Is any major league team looking forward to the All-Star break more than the Cleveland Indians? Probably not. Talk about a team that could use some time off.
On June 24 the Indians were 10 games over .500 at 41-31. They were in second place in the AL Central, two games behind the division-leading White Sox.
Since July 24 the Indians’ record is 1-11. They will go into their game Thursday night vs. Kansas City with a record of 42-42, still in second place in the AL Central, but now eight games behind the White Sox.
The Indians have lost nine games in a row, and are closing in on the franchise record for longest losing streak, which is 12 games, set in 1931.
Their entire opening day starting rotation has missed most of the last month. Reigning Cy Young Award winner Shane Bieber has been on the injured list since June 14 with a strained shoulder. Aaron Civale, who, was leading the American League in wins with a record of 10-2, has been on the injured list since June 21 with a sprained middle finger on his pitching hand.
Thursday night, Zach Plesac, the third member of Cleveland’s Big Three, is scheduled to make his first start since late May, when he was placed on the injured list with a fractured thumb.
Right fielder Josh Naylor recently had season-ending surgery following a gruesome leg injury. Catcher Roberto Perez recently returned to the lineup after missing two months with a broken finger. Cleanup hitter Franmil Reyes missed six weeks with a strained oblique.
They’re not even to the all-star break yet and the Indians have already used 43 players, including 21 pitchers, of which almost half of them (10) have started games.
“It’s been a continuing theme for us the last 15 or 16 months, which is being adaptable and flexible,” said Indians president Chris Antonetti. “Every day we’re having to adapt to a new set of circumstances. What we do when these things happen is come together and try to figure out what’s in front of us and how do we overcome the challenges that we have.”
Right now, Antonetti’s pockets are full of challenges.
Not even the magic touch of Manager Terry Francona, who has gotten votes for the American League Manager of the Year Award in five of his eight years in Cleveland, and won the award twice, has been able to halt the parade of injuries, and the recent parade of losses.
“This is a rough time for us,” said Francona, after the doubleheader loss in Tampa Bay on Wednesday in which the Indians were out-hit 14-4 and outscored 12-1.
For most of the last few weeks Francona and pitching coach Carl Willis don’t know who their next day’s starting pitcher will be until the current day’s game is over.
“What we do when those things happen is come together and try to figure out what’s in front of us and how do we overcome the challenges that we have,” Antonetti said. “There’s a lot of dialogue with Tito, his coaching staff, and members of the front office to try to figure things out.”
There’s been a lot to figure out for Indians officials this season, which started with them trying to construct the best roster possible with the major league’s lowest payroll. Throw in a boatload of injuries, and the figuring out gets even harder.

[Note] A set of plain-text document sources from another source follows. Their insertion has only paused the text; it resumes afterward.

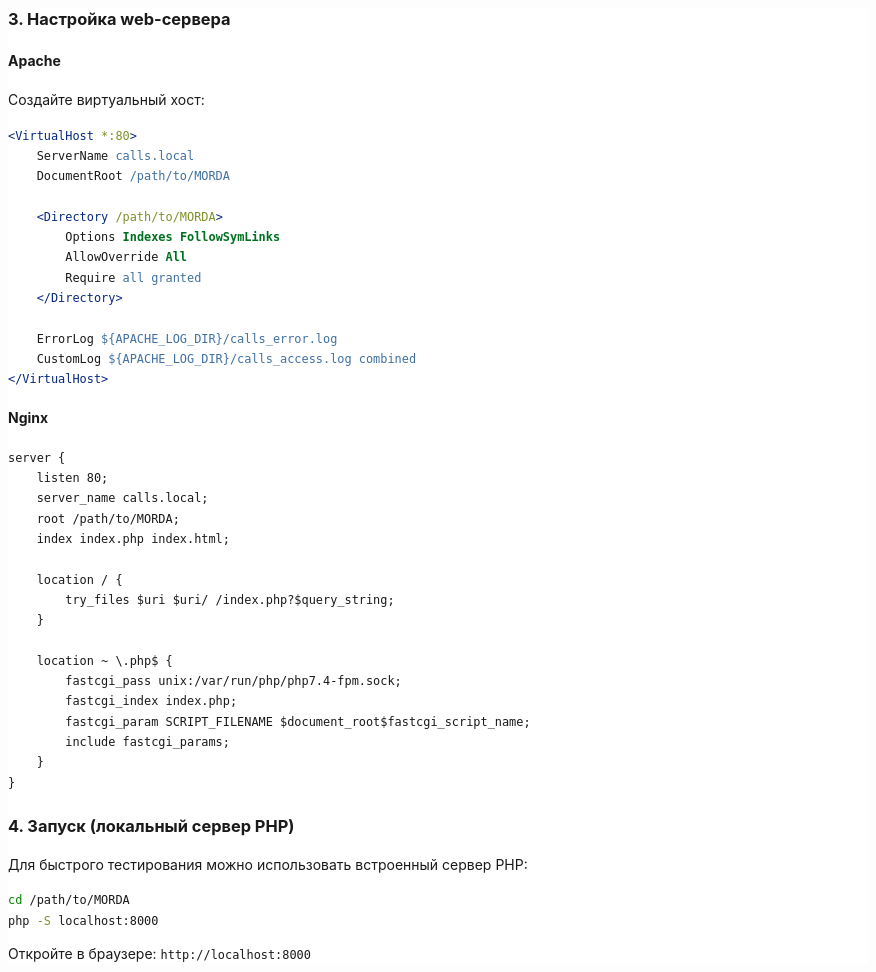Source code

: ### 3. Настройка web-сервера

#### Apache

Создайте виртуальный хост:

```apache
<VirtualHost *:80>
    ServerName calls.local
    DocumentRoot /path/to/MORDA

    <Directory /path/to/MORDA>
        Options Indexes FollowSymLinks
        AllowOverride All
        Require all granted
    </Directory>

    ErrorLog ${APACHE_LOG_DIR}/calls_error.log
    CustomLog ${APACHE_LOG_DIR}/calls_access.log combined
</VirtualHost>
```

#### Nginx

```nginx
server {
    listen 80;
    server_name calls.local;
    root /path/to/MORDA;
    index index.php index.html;

    location / {
        try_files $uri $uri/ /index.php?$query_string;
    }

    location ~ \.php$ {
        fastcgi_pass unix:/var/run/php/php7.4-fpm.sock;
        fastcgi_index index.php;
        fastcgi_param SCRIPT_FILENAME $document_root$fastcgi_script_name;
        include fastcgi_params;
    }
}
```

### 4. Запуск (локальный сервер PHP)

Для быстрого тестирования можно использовать встроенный сервер PHP:

```bash
cd /path/to/MORDA
php -S localhost:8000
```

Откройте в браузере: `http://localhost:8000`
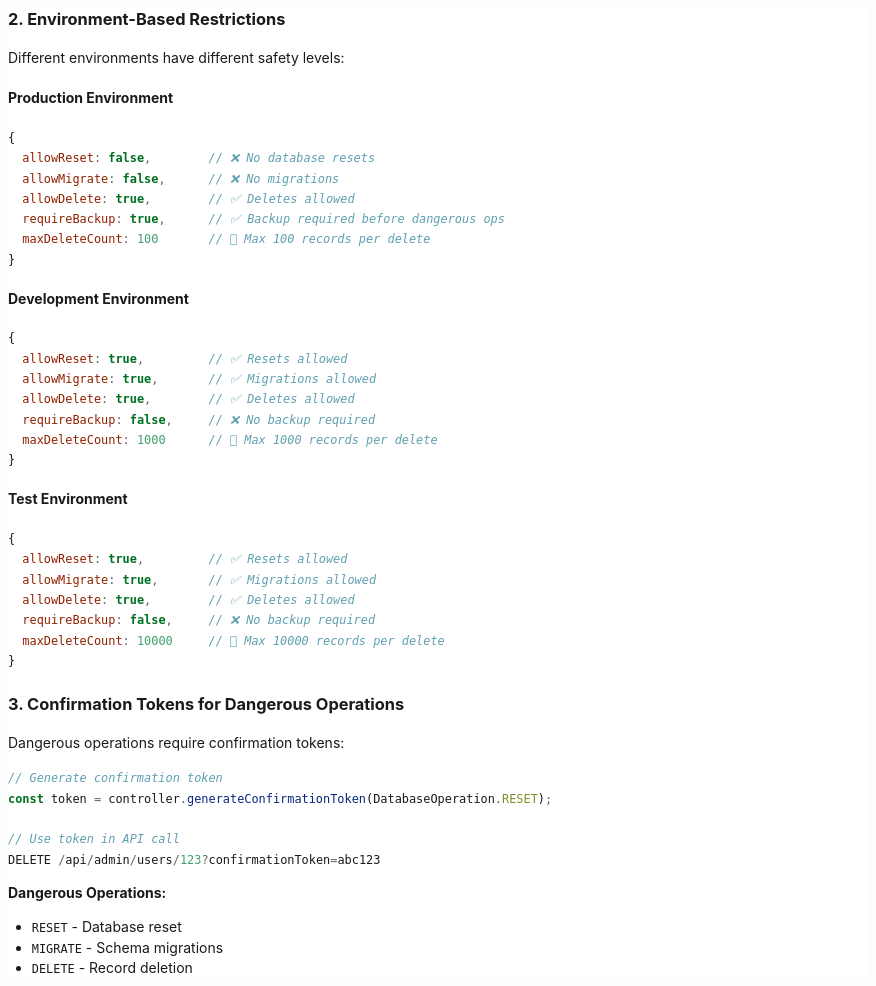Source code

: ### 2. **Environment-Based Restrictions**

Different environments have different safety levels:

#### **Production Environment**

```javascript
{
  allowReset: false,        // ❌ No database resets
  allowMigrate: false,      // ❌ No migrations
  allowDelete: true,        // ✅ Deletes allowed
  requireBackup: true,      // ✅ Backup required before dangerous ops
  maxDeleteCount: 100       // 🔢 Max 100 records per delete
}
```

#### **Development Environment**

```javascript
{
  allowReset: true,         // ✅ Resets allowed
  allowMigrate: true,       // ✅ Migrations allowed
  allowDelete: true,        // ✅ Deletes allowed
  requireBackup: false,     // ❌ No backup required
  maxDeleteCount: 1000      // 🔢 Max 1000 records per delete
}
```

#### **Test Environment**

```javascript
{
  allowReset: true,         // ✅ Resets allowed
  allowMigrate: true,       // ✅ Migrations allowed
  allowDelete: true,        // ✅ Deletes allowed
  requireBackup: false,     // ❌ No backup required
  maxDeleteCount: 10000     // 🔢 Max 10000 records per delete
}
```

### 3. **Confirmation Tokens for Dangerous Operations**

Dangerous operations require confirmation tokens:

```javascript
// Generate confirmation token
const token = controller.generateConfirmationToken(DatabaseOperation.RESET);

// Use token in API call
DELETE /api/admin/users/123?confirmationToken=abc123
```

**Dangerous Operations:**

- `RESET` - Database reset
- `MIGRATE` - Schema migrations
- `DELETE` - Record deletion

“It’s been a balancing act. We are patchworking, trying to get through that day or that night’s game,” Antonetti said. “But we do have to be somewhat mindful of what the next few days might bring because if we don’t have enough pitching options to get through the next few days, that wouldn’t be ideal either. So it’s a combination of how do we get through today, but also how do we get through the next few days.”
Getting Bieber, Civale and Plesac back taking regular turns in the rotation will be a big help in righting the ship, but Antonetti said the Indians will be monitoring events leading to the July 30 trade deadline. The last two spots in Cleveland’s rotation remain a black hole.
“If there are some opportunities to add to the group we have, great,” he said. “Getting guys back like Bieber and Civale will be a great lift to our team. But those guys returning won’t impact our desire to add pitching to our organization. As far as looking for pitching, whether we’re able to do that, and whether opportunities present themselves, that’s hard to forecast. But I anticipate we’ll be active on that front.”